Gürdal ve Demir meğer aynı yerde askerlik yapmışlar. Gürdal'ın askerden kaçış öykülerini dinledik. Gürdal hayaletlerle askerlik yaptığını anlattı. Deprem sonrası Gölcükteymiş. Demir’in de er Demir olarak telefon açışları ile ilgili hikayesi çok komikti. Orduevindeki resepsiyonda askerliği sırasında bu telefonu hep (kural gereği) Er Demir diye açıyormuş. Arayanlarda “ aa pardon yanlış oldu” diye kapatıyormuş, meðer orduevinin yanında ERDEMİR diye başka bir yer varmış …. Ha ha ha ..

Emre’nin peynir tabağını çok beğendim şahsen, çok ama olsun zaten kalabalıktık.

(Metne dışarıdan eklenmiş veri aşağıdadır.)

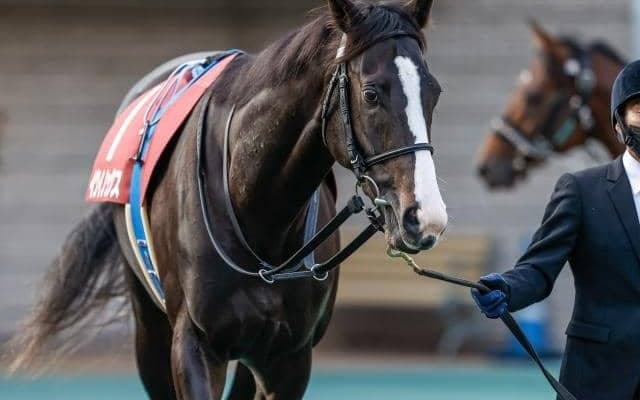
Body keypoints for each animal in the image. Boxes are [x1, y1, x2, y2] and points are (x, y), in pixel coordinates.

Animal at [11, 1, 447, 399]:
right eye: (371, 93)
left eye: (434, 92)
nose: (424, 216)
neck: (257, 213)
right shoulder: (195, 345)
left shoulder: (289, 357)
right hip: (150, 329)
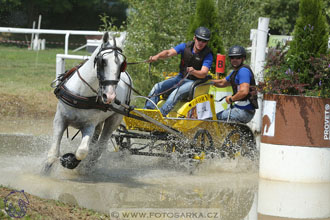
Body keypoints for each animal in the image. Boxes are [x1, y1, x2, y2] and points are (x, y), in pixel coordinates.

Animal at [43, 32, 132, 174]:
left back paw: (88, 166)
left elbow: (82, 151)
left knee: (99, 148)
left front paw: (71, 161)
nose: (110, 96)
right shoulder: (60, 119)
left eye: (122, 64)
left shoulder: (89, 125)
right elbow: (53, 153)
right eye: (103, 61)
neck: (82, 92)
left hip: (114, 120)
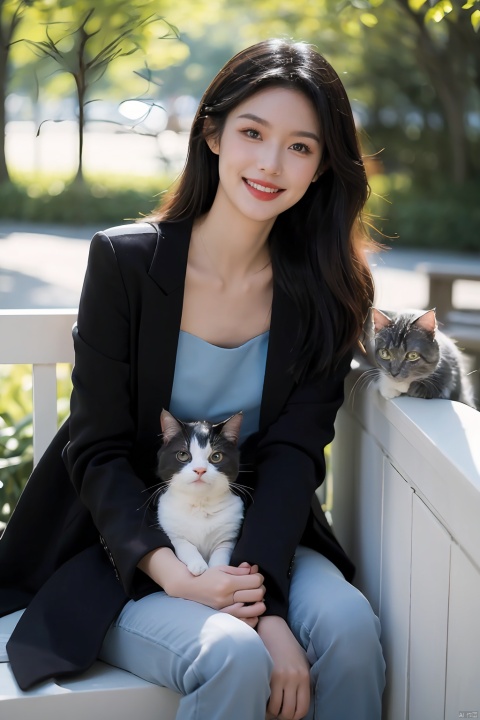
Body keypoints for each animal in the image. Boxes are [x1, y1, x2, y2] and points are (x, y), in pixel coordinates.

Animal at [155, 410, 244, 572]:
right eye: (183, 455)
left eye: (216, 456)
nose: (200, 469)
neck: (200, 504)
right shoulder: (173, 530)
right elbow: (185, 546)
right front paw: (198, 565)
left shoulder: (228, 537)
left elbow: (221, 554)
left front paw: (216, 570)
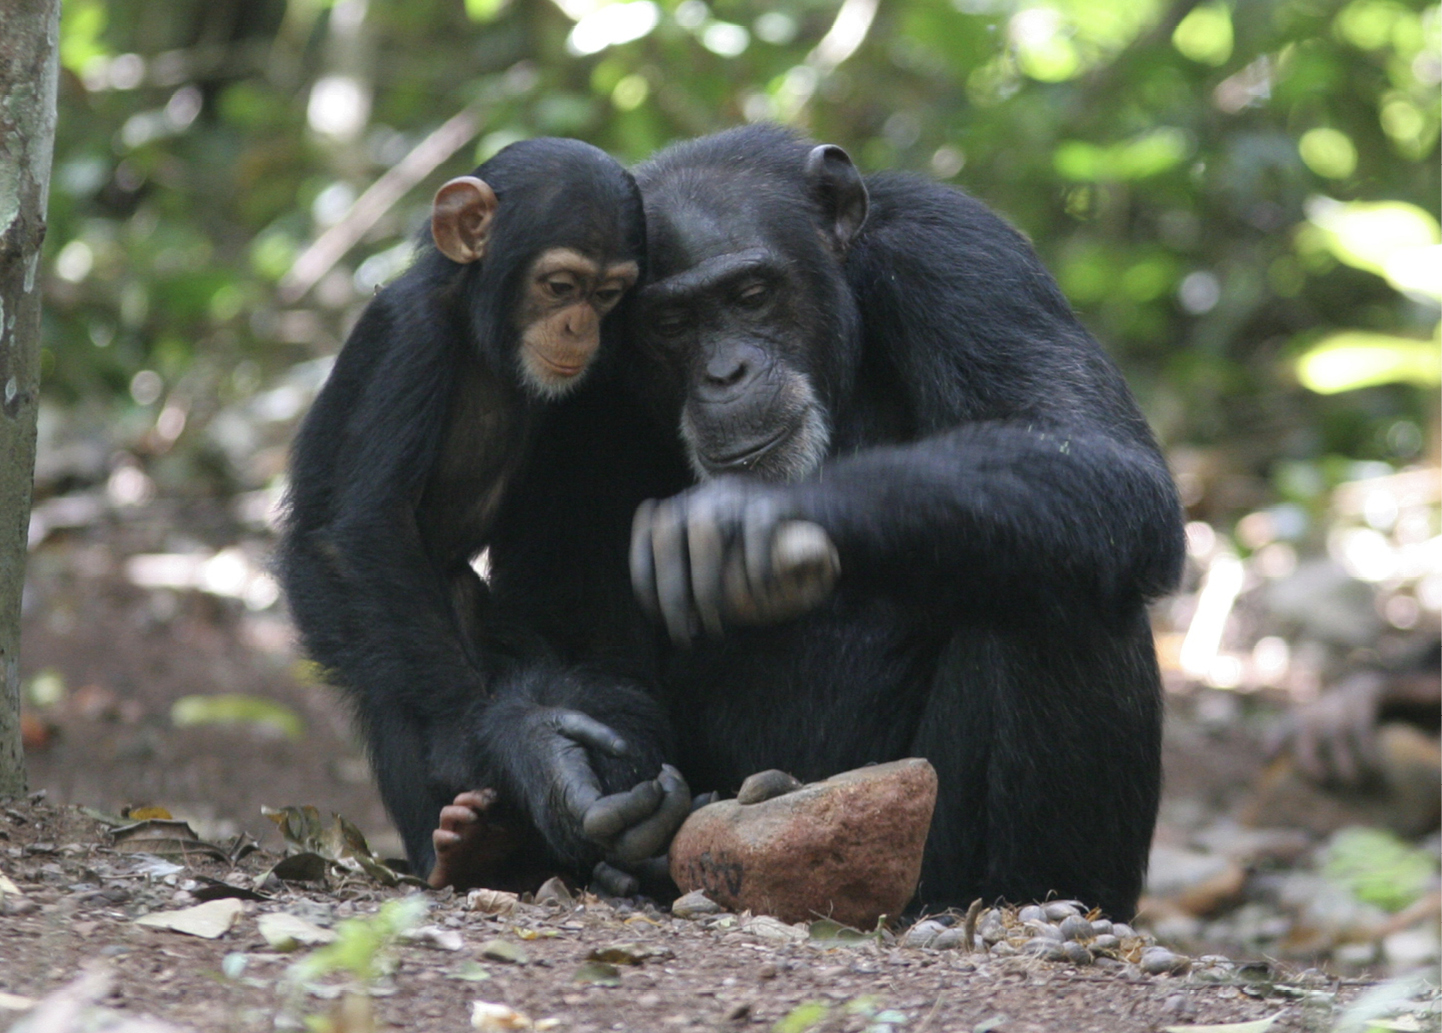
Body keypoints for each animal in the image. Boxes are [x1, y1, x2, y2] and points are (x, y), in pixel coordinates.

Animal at [278, 137, 695, 894]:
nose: (580, 326)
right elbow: (375, 522)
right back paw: (461, 847)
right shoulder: (407, 338)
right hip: (328, 596)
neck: (482, 334)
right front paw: (496, 744)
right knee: (386, 659)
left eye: (609, 294)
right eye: (560, 286)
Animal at [625, 123, 1188, 917]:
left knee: (1067, 579)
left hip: (931, 860)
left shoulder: (962, 257)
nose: (725, 373)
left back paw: (1044, 897)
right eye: (671, 323)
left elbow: (1097, 450)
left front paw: (751, 519)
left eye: (752, 294)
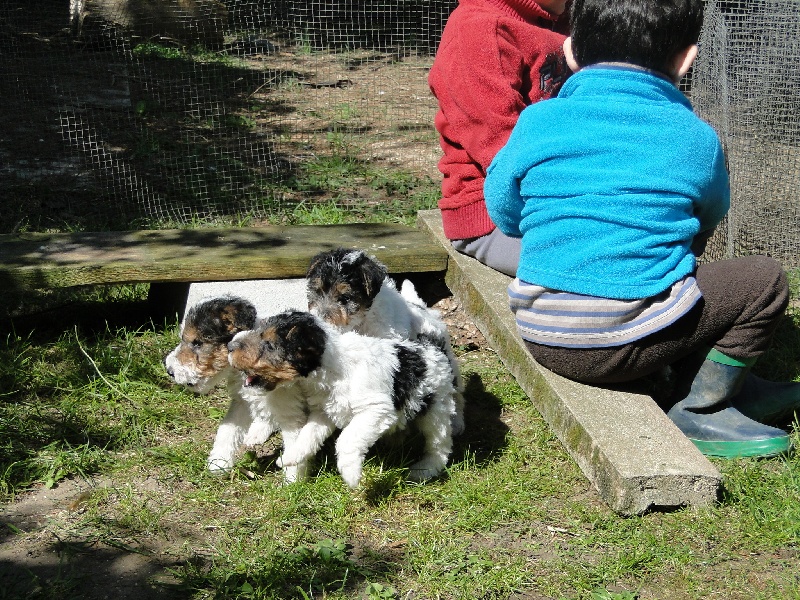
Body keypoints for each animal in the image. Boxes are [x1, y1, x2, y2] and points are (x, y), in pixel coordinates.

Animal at [228, 310, 460, 488]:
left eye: (268, 344)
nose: (230, 347)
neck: (334, 369)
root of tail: (432, 346)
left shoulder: (375, 409)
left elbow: (347, 439)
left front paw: (351, 475)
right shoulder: (324, 412)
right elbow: (307, 435)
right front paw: (291, 457)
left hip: (435, 410)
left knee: (440, 444)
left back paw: (424, 469)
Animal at [306, 248, 468, 436]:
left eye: (344, 298)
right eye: (317, 291)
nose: (319, 318)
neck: (361, 322)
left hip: (448, 361)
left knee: (457, 393)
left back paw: (457, 423)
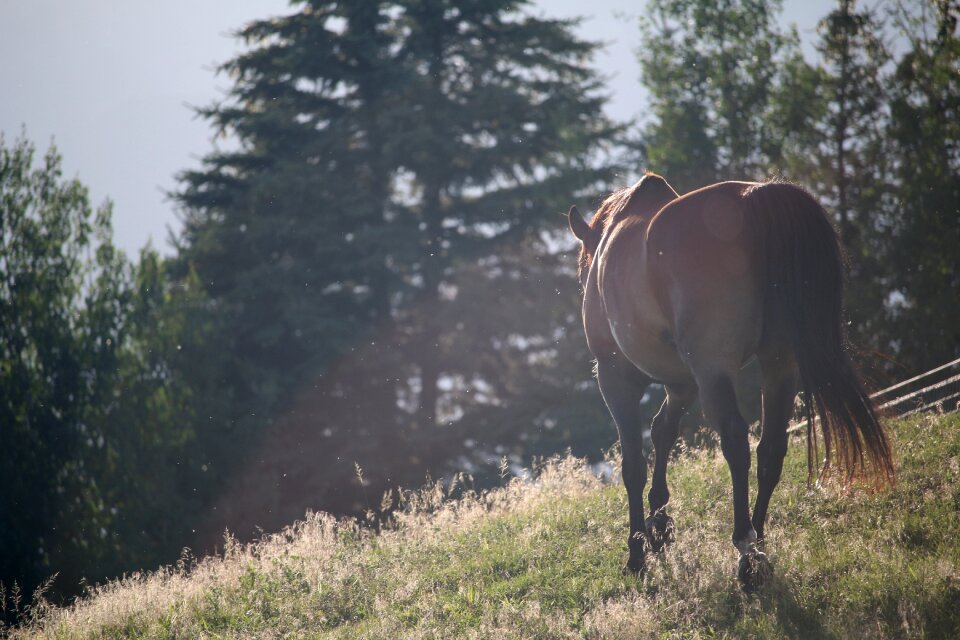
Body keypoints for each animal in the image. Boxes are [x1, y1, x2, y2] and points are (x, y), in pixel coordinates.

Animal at [568, 174, 892, 592]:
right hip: (778, 363)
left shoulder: (617, 378)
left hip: (714, 370)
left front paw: (638, 551)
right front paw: (660, 528)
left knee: (737, 443)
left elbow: (634, 464)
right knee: (771, 447)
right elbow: (662, 432)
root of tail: (755, 199)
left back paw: (745, 551)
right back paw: (759, 540)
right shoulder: (683, 383)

Ben de yedim, saolsun Emre nazikçe ikram etti, şarapla çok iyi oldu :)

MCY nin gecenin sonunda Erdal için sarfettiği sözler ne kadar doğru ve ne kadar güzeldi, aklımda yer etti: Her zaman daha iyi ve güzele koşan arkadaşımız …

Bu arada Dilşat’ın oğlunun adı Alp, Alp’in ki ise Alkım. Böylece çocukların isimlerini unutmazsınız size bir ipucu vermiş olayım.

Uğur Sakarya’yı 23 sene sonra görmek çok güzeldi. Resmen hiç saçı beyazlamamış, hiç göbek oluşmamış. Şaşırdım. Bi gözlük gelmiş …

Geldiği için Mahir’e de teşekkür edelim tabii. Bu kez başardı ….

Bu kadar yazdığıma ben de şaşırdım ama demek ki gece süperdi … :)

Not: Alp ısrarla bana Behice Gül demeye başladı. Sen 25 sene Behice de, şimdi kalk Behice Gül. Anlamadım, belki de alkoldendi. Bu arada Alp seni affettim, sorun değil, bir temizlemeciye vereceğim bitecek, Dilşatcığım söyledi, şarap lekesi çıkıyormuş. Hiç üzme kendini.